胡弓は、日本独自のリュー形(ネックが付いている)の擦弦楽器の一種で、弓で弦をこすって音を出します。
形は三味線に似ていますが、サイズは三味線よりもずっと小型で、3弦と4弦の2種類があります。
「二胡」のことを「胡弓」という名称で使われている場合がありますが、二胡と胡弓はまったく別の楽器です。日本でいう胡弓は、中国の二胡と比べ奏法や構造も異なり、使用される音楽も違う独自のものです。
胡弓の起源については様々ありますが、最初に胡弓が文献に現れたのは江戸時代初期で、三味線に比べるとやや遅いとされています。江戸時代~明治、大正時代にかけては、現在の尺八と同じような地位で、琴や三弦との合奏などに広く用いられていました。それ以後は胡弓入りの三曲合奏がほとんど行われなくなったといわれていますが、現在、胡弓楽は大坂系、京都系、名古屋系、東京の藤植流・松翁流の5つにほぼ収束され、伝承されているようです。
胡弓の棹には紫檀や紅木、花梨などが使われ、胴には桑が使われているのが一般的です。胴や棹の木目には朱色の漆が塗り込んであるものもあります。また、駒は、富士山の形をしており、材質は煤竹、紅木、象牙などが使われています。糸は三弦用の絹糸や胡弓専用の撚りのないものが用いられています。弓の毛には馬の尾の毛が使われますが、不揃いの状態で束ねたものを棹の上下の金具にかけ、演奏時に指で調節して演奏します。
胡弓の音色については、「哀調を帯びた」「悲しげ」「弱々しい」といわれることが多いようですが、本当に良い胡弓の音は、繊細かつ瑞々しくしっとりとして、よく通る響きだそうです。胡弓の弾き方には特徴があり、ヴァイオリンのように弓は弾く弦を変えるために使われるのではなく、胡弓本体を回して演奏します。
音楽としては、胡弓楽、地歌、義太夫節で用いられたり、日本の民謡、特に北陸から関西にかけて使用されています。また、日本各地の民俗芸能や宗教において演奏される場合もあります。

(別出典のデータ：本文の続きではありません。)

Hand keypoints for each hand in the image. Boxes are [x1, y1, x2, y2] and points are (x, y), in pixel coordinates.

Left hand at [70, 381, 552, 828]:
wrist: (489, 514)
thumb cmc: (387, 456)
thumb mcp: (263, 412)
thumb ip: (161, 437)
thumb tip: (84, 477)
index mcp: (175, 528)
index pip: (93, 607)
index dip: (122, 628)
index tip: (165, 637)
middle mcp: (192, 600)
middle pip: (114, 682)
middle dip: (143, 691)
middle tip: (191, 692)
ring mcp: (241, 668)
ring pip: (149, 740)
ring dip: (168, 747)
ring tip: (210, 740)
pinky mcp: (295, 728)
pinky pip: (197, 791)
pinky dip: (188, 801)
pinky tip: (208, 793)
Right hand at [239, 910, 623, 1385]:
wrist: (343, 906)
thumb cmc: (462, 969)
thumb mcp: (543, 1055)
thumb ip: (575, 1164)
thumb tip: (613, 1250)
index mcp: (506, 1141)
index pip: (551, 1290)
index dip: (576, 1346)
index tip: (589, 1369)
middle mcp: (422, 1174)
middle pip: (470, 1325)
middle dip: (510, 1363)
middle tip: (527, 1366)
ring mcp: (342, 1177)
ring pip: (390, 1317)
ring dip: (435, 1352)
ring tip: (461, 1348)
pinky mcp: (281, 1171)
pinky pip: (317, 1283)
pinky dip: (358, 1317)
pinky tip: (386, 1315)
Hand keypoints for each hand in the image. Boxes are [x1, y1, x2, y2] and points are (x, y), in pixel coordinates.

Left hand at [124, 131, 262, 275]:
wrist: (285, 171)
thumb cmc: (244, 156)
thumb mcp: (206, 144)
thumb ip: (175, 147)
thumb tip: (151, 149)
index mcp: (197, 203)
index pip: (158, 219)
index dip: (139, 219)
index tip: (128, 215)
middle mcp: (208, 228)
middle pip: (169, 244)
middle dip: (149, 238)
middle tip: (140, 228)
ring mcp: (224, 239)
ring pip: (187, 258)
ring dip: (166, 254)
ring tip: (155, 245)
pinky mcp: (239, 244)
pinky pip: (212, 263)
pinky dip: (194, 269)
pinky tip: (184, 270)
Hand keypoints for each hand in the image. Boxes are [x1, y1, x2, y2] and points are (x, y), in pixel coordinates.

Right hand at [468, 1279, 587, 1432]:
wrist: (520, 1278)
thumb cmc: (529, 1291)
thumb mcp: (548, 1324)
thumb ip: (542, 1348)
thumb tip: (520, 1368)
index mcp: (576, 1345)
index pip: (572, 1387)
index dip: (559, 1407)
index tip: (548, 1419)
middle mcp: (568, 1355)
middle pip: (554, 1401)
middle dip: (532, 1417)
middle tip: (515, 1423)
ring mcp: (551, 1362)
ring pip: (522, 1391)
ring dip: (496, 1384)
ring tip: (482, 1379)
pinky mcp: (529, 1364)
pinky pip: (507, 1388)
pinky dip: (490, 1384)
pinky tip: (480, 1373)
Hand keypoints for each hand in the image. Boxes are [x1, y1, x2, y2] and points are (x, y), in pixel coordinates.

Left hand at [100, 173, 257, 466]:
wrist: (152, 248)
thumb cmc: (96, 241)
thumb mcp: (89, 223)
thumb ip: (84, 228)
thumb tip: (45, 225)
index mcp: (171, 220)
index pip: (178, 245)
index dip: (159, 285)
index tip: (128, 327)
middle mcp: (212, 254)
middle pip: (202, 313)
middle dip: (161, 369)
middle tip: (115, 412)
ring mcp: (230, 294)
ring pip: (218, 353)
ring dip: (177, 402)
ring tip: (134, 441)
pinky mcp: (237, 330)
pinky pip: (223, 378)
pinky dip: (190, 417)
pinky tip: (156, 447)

また、胡弓は沖縄の擦弦楽器「クーチョー」と読むものもあります。クーチョーの本体は黒檀などで作られ、胴は元来の胡弓と異なり、椀型になっています。皮にはニシキヘビの皮が使われます。クーチョーと元々の胡弓との関連は不明で、琉球王国が貿易を盛んに行っていた15世紀頃にシャムやマラッカなどから渡来した可能性があるといわれています。